Savinien de Cyrano, en dépit des allégations d'Edmond
Rostand, était né à Paris, en 1619 ; il grandit sans doute non sur les
bords de la Garonne, mais près de ceux de l'Yvette non loin de Chevreuse, dans
le petit fief de Bergerac dont son père était seigneur. Il fit ses études au
collège de Beauvais, où il reçut, suivant l'usage du temps, force raclées ;
il en conserva, cela va sans dire, un très mauvais souvenir et ridiculisa, par
la suite, son maître Jean Grangier. Il était encore écolier et apprenait les
rudiments de la grammaire lorsque la pièce de Clarisse fut représentée ;
il ne put donc y assister et encore moins y causer un esclandre, comme le
veulent ses panégyristes mal informés.
Assez rapidement, Cyrano devint un homme de lettres. Son
physique, toujours mal réalisé par les acteurs, est bizarre ; un érudit
écrit à ce sujet : « Sa grosse tête à peu près sans cheveux, ses yeux
perdus dans les sourcils, le nez très long, les jambes minces comme des
fuseaux, un accoutrement de malandrin, la boue aux souliers, le voilà. »
Mais une particularité le distingue surtout : son nez. Non pas en pied de
marmite, comme celui dont s'était orné Coquelin et, à sa suite, ses imitateurs,
mais un nez laid, osseux, crochu, comme le note fort pertinemment Émile Magne,
le grand spécialiste du grand siècle. En dépit de ses traits accusés, Cyrano
avait la beauté de l'intelligence, celle de la grandeur d'âme aussi. Car cet
homme, qui vivait dans le désordre, recherchait l'héroïsme.
Brave, il l'était, et jusqu'à la témérité et, ici, le
portrait d'E. Rostand est en partie exact. À vingt ans, il entra dans la
compagnie des Gardes ; il se battit au siège d'Arras, ailleurs encore. Il
fut aussi un redoutable bretteur.

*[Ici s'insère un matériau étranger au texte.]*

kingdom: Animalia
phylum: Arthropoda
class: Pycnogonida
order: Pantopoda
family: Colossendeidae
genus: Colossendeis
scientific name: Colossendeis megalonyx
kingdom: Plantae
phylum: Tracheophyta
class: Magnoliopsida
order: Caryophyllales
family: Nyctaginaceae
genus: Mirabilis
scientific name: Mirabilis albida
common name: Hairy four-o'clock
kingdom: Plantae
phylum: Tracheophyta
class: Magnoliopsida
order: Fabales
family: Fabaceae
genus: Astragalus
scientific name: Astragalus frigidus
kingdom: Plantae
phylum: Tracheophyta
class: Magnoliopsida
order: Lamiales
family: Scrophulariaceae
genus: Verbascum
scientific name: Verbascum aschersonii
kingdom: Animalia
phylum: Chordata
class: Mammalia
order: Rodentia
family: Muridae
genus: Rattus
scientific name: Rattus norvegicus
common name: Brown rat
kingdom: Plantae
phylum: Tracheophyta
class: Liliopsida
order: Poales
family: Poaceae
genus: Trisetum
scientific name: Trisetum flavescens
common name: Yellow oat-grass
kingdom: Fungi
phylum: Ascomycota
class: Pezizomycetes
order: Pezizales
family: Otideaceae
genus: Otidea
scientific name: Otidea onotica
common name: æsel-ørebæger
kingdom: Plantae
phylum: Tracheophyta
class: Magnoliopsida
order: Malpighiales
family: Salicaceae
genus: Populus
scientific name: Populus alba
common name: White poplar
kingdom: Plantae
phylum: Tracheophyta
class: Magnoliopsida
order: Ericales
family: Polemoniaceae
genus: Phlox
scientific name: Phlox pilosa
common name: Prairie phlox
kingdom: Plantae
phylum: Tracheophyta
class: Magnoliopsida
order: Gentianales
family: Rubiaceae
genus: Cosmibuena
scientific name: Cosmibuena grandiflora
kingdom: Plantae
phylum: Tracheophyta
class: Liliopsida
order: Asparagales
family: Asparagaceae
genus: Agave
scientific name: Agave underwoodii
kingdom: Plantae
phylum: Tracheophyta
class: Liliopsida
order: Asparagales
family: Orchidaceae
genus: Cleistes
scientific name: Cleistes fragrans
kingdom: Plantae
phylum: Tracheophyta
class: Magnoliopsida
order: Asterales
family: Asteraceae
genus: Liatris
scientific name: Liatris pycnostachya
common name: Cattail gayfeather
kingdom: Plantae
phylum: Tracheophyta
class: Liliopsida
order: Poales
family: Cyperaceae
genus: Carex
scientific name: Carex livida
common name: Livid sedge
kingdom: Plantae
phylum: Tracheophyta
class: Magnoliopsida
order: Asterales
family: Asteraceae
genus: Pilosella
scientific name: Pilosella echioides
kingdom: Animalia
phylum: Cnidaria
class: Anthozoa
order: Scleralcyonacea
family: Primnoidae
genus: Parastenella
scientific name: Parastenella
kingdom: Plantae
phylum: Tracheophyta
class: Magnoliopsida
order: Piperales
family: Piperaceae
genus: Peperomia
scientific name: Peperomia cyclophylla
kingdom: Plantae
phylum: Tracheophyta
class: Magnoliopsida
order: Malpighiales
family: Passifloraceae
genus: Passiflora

Émile Magne a conté plaisamment l'aventure de
son ami le chevalier de Lignières. Un soir, celui-ci étant à la taverne, apprit
qu'un de ses ennemis avaient posté quelques spadassins pour l'étriller vertement.
Lignières était seul, mais Cyrano, tout de suite, lui proposa de le
raccompagner. Non loin de la tour de Nesles, à la sinistre renommée, des hommes
guettaient. Cyrano, très calme, arma ses pistolets, tandis que le malheureux
Lignières, blême de peur, était soutenu par deux camarades compatissants.
Bergerac, s'adressant aux hommes de main, leur cria : « Vous voilà
donc, marauds ! Eh ! ne savez-vous pas qu'à ces heures muettes
j'ordonne à toutes choses de se taire, hormis à ma renommée ? Ne
savez-vous pas que mon épée est faite d'une branche des ciseaux d'Atropos ?
Ne savez-vous pas que, si j'entre, c'est par la brèche ; si je sors, c'est
du combat ; si je monte, c'est dans un trône ; si je descends, c'est
sur le pré ; si je couche, c'est un homme par terre ... Choisissez
vous-mêmes le genre de votre supplice, mais dépêchez-vous, car votre heure est
venue ! » Puis, après avoir, à la manière d'un héros antique,
apostrophé ses ennemis, il fonça comme un boulet, déchargeant ses armes à feu
pendant que les blessés hurlaient ; Cyrano dégaina et, flamberge au poing,
abattit comme des châteaux de cartes les bandits à la solde du comte de Guiche.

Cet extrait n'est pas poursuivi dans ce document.